I like to write mysteries because I like to read mystery stories. It all began with the Nancy Drew series by Carolyn Keene when I was a pre-teen in the 1950s. I have four published novels, poetry and short stories.
Thursday, May 17, 2018
The Rules of Grammar by Mary Deal
The rules of grammar are to, first, benefit a reader.
Grammar is standard format to which good writers will adhere. Secondly, it provides all writers a standard to follow that makes the written word fluent. Proper grammar is the backbone of all written prose, regardless some be written in colloquialisms, laced with foreign words, slang, or any other variation.
See it this way–
An avid reader picks up a book written according to the rules of grammar. They read through the book quickly and immensely enjoy the story because nothing impedes their reading experience.
Yet another well-read reader opens a book only to find grammar flaws such as poor format, incorrect sentence structure, irregular or incorrect speaker tags and beats, and other jarring errors. It’s difficult for this reader to enjoy the book because the author did not follow the rules of correct grammar that make for a smooth read and which is constant in all good books.
Poor grammar and composition in an otherwise great story deflates the reader’s enthusiasm. The reader may think twice about having to pick their way through a plethora of errors in any new book by that author. Some will not complete the read of the present book.
Our school system requires all graduates to have studied English grammar. I’ve found that many have forgotten what they learned. Too, it’s erroneous to believe that because we studied grammar in school that we know how to write.
Truth is, few remember.
Another truth is that most writers have never been told how to write a story of greater length. Writing a story or book length manuscript is different in the real world than composing high school or college papers.
A short cut to learning proper grammar is as I always recommend: Get your hands on a copy of The Chicago Manual of Style and a thesaurus. Any time you have difficulty, for example, composing a sentence or deciding whether to use a colon or semi-colon, or need a more descriptive verb, refer to these thorough and concise research aids.
Don’t ask a friend to help you sort out grammar inconsistencies. Friends may not be able to solve your problems and then leave you to make an arbitrary decision.
You can post your questions on a website. Others will reply with a variety of answers, but whom do you believe?
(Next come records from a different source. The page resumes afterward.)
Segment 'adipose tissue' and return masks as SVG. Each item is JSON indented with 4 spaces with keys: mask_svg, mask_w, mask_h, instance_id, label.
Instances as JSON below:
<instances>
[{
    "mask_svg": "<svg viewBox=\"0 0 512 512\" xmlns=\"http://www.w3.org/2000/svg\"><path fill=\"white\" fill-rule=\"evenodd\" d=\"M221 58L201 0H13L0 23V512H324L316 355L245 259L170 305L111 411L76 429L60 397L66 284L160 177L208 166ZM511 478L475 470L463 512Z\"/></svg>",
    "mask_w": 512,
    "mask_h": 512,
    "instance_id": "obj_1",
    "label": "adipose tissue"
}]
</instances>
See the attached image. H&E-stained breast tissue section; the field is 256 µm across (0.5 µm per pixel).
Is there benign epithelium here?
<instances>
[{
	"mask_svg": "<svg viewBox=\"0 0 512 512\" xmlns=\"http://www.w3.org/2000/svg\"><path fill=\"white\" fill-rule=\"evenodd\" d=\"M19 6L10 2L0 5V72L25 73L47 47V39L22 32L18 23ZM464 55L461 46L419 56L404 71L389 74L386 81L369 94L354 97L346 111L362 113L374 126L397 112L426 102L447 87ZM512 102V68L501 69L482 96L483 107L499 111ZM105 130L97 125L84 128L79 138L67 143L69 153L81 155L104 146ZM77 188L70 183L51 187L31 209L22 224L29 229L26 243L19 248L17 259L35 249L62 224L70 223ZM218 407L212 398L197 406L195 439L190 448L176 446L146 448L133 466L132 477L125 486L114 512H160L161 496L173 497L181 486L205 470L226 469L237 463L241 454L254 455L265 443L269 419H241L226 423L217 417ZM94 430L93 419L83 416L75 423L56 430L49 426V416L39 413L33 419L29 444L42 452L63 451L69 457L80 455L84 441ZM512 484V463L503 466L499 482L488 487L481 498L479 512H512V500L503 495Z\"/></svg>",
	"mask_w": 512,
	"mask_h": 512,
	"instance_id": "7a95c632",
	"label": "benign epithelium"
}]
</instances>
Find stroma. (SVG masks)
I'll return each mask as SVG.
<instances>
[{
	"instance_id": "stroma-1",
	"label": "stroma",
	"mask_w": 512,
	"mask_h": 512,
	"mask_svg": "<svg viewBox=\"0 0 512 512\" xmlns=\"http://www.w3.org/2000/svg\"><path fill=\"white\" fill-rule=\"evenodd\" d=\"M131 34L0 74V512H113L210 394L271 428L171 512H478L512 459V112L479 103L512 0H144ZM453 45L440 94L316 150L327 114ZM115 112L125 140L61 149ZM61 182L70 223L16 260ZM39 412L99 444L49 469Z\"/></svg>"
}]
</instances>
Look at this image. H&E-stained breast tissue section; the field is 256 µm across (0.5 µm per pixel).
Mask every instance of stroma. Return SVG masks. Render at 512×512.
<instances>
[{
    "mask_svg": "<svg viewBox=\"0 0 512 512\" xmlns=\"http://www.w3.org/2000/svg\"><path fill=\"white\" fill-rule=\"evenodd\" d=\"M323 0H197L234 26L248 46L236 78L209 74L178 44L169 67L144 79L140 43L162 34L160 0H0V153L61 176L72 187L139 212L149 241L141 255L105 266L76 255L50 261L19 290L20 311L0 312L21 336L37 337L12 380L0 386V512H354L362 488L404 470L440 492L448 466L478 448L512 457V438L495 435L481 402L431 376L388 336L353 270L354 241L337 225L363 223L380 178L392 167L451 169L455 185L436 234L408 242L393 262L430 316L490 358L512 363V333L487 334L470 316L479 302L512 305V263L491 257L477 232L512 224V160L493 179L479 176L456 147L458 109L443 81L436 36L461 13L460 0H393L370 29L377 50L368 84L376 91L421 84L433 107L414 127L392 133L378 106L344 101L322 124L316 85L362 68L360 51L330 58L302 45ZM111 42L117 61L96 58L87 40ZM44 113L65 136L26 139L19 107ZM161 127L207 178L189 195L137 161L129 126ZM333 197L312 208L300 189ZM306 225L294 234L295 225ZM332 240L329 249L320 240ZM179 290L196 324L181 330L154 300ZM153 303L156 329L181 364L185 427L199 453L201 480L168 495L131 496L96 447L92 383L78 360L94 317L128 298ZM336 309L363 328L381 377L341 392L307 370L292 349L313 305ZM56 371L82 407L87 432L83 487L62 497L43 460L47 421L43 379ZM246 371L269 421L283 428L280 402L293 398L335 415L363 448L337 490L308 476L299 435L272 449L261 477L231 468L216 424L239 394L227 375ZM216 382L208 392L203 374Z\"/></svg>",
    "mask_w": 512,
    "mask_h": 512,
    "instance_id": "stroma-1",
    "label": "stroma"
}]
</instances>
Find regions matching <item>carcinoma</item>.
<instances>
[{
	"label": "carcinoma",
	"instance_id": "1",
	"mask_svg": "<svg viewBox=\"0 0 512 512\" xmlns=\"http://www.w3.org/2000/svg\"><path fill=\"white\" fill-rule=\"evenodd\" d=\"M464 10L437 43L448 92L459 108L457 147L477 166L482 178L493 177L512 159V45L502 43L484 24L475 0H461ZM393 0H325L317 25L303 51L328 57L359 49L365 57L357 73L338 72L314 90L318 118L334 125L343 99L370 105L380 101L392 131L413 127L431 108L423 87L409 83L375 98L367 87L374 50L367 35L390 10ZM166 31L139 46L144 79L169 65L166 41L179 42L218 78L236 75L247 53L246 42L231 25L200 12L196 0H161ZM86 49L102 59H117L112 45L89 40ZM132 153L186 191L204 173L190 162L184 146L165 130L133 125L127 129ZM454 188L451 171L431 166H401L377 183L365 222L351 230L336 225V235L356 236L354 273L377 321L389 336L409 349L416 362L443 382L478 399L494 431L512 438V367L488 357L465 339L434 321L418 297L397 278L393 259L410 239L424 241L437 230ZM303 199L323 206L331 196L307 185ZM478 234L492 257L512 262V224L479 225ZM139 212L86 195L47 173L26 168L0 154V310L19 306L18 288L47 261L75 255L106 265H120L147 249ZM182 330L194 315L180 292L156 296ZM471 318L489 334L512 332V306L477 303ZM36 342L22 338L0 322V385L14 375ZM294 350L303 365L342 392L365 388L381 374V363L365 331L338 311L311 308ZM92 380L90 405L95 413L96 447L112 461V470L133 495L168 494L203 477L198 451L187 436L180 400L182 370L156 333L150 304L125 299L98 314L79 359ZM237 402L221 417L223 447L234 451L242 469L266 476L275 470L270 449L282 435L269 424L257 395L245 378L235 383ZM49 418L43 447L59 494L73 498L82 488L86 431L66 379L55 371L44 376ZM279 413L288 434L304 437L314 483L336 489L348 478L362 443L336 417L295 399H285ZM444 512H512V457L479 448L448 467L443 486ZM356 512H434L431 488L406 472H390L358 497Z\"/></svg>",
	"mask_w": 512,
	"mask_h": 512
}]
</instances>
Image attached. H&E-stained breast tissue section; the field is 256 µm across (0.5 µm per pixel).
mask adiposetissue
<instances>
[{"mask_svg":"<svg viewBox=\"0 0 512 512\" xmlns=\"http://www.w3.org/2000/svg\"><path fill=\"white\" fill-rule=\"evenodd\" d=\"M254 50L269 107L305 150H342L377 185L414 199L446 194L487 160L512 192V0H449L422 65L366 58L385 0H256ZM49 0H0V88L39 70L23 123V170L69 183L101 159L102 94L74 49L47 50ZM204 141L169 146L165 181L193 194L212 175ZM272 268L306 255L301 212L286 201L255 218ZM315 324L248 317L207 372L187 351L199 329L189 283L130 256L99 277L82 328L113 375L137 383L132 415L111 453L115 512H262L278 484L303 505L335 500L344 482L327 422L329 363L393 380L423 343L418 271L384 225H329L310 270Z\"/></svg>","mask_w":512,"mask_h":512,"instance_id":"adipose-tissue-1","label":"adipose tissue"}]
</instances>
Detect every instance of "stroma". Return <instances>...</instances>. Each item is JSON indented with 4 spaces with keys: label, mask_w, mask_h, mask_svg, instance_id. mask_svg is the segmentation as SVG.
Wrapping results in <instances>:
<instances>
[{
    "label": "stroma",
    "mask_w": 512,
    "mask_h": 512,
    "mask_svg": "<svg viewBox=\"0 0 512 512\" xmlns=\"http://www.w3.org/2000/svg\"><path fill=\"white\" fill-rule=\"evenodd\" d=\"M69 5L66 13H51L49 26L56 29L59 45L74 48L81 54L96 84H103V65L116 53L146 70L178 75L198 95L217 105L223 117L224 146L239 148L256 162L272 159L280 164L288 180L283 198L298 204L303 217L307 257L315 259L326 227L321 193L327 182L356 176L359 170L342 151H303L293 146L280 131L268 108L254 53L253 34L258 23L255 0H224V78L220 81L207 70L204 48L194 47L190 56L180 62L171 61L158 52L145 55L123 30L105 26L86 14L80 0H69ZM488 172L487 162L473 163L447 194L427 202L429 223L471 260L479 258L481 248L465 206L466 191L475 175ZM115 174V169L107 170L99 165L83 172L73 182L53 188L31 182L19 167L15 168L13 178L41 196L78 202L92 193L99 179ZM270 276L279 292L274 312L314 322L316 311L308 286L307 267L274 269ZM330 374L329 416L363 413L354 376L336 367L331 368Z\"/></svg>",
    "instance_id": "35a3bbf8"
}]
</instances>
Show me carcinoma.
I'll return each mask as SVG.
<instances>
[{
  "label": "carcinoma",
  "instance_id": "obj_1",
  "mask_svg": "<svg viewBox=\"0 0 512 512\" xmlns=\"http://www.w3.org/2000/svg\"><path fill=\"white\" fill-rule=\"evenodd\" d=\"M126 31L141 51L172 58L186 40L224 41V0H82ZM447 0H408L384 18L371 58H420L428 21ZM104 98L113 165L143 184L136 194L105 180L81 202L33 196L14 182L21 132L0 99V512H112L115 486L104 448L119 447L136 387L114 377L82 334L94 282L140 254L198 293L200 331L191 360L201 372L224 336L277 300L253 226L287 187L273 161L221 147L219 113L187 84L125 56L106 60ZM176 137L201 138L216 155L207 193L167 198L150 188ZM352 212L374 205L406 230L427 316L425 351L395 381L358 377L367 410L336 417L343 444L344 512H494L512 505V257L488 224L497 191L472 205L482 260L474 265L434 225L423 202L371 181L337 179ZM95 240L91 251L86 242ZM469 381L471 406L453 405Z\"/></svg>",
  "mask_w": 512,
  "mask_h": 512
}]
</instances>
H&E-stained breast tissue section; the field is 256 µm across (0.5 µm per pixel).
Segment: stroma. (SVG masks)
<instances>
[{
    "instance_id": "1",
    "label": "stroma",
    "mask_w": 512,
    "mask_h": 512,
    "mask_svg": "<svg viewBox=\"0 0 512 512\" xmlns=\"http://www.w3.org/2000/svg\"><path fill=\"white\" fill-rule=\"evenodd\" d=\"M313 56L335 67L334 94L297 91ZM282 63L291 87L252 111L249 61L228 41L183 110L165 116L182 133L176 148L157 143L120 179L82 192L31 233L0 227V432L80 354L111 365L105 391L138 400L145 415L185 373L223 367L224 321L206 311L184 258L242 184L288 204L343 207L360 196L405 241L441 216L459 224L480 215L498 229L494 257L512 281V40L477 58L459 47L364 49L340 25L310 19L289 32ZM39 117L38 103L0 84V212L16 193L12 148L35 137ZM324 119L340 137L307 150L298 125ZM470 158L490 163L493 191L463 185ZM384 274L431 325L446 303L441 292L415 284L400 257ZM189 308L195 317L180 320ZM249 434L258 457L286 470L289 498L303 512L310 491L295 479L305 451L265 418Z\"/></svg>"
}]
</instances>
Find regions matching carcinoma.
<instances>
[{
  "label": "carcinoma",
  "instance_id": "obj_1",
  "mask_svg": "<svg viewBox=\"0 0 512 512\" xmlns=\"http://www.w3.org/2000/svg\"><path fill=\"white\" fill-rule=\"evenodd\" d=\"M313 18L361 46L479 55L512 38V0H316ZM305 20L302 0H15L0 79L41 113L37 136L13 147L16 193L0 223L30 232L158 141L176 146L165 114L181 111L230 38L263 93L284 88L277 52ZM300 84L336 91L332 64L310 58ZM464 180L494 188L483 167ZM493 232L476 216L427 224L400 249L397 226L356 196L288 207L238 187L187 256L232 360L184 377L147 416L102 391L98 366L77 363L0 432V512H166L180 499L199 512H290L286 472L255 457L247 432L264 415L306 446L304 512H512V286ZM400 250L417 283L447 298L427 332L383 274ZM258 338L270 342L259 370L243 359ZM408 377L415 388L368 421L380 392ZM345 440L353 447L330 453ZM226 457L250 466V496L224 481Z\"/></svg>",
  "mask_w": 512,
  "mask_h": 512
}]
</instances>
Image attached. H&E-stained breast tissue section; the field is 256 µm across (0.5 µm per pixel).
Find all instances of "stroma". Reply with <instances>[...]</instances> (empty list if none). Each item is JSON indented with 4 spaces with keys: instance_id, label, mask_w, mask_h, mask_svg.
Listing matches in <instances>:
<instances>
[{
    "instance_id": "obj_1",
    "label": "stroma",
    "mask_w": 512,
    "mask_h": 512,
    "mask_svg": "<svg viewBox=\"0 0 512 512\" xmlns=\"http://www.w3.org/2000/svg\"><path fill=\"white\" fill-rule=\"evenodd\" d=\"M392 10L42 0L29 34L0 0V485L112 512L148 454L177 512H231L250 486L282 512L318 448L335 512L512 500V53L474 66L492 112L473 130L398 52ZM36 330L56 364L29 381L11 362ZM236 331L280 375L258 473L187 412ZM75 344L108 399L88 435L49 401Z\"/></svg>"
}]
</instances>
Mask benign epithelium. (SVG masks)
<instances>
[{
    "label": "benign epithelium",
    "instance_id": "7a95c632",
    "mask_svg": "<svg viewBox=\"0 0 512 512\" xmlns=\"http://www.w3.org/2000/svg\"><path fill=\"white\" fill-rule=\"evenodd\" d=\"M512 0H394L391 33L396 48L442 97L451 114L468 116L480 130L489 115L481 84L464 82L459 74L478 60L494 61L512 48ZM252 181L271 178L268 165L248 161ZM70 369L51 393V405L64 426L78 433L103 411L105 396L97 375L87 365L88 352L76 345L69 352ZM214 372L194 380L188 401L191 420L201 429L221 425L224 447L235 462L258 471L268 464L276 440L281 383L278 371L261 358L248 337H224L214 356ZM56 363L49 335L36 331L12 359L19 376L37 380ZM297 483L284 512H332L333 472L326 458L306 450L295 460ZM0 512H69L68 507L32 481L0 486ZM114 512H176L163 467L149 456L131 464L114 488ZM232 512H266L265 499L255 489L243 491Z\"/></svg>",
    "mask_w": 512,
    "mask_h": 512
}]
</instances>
If you’re sure the friend you ask is a professional with grammar, then go ahead and trust their response if they seem certain.
An inexperienced writer having to relearn grammar all the while writing a book will surely destroy a friendship if that writer constantly expects the friend to advise them all along the way.
At some early point, every writer must take responsibility for learning how to make their stories as perfect as possible.
Two other references I always recommend – I could recommend many but will skim the best off the top of the list here – are:
Writing with Clarity and Style by Robert A. Harris
Complete Stylist and Handbook by Sheridan Baker
Should you feel you are knowledgeable enough to write your opus but you encounter problems along the way, then to the list above, I would suggest you freely refer to my book, Write it Right – Tips for Authors,The Big Book.
Particular information found here is meant for writers who progress nicely, but find problems that should be smoothed out in order to compose fluid prose.
Maintaining a library of reference books to guide you is best. Many books offer bits of information about this and that, but no one book will solve all of your problems.
Those able to write stunning prose based on her or his current knowledge or ability may not need a lot of books. Any questions they have can be researched in reference books or writing reference sites on the Net.
Any early uncertainties about writing abilities overall could be solved with a course or two in writing to give some sort of foundation or base from which to begin.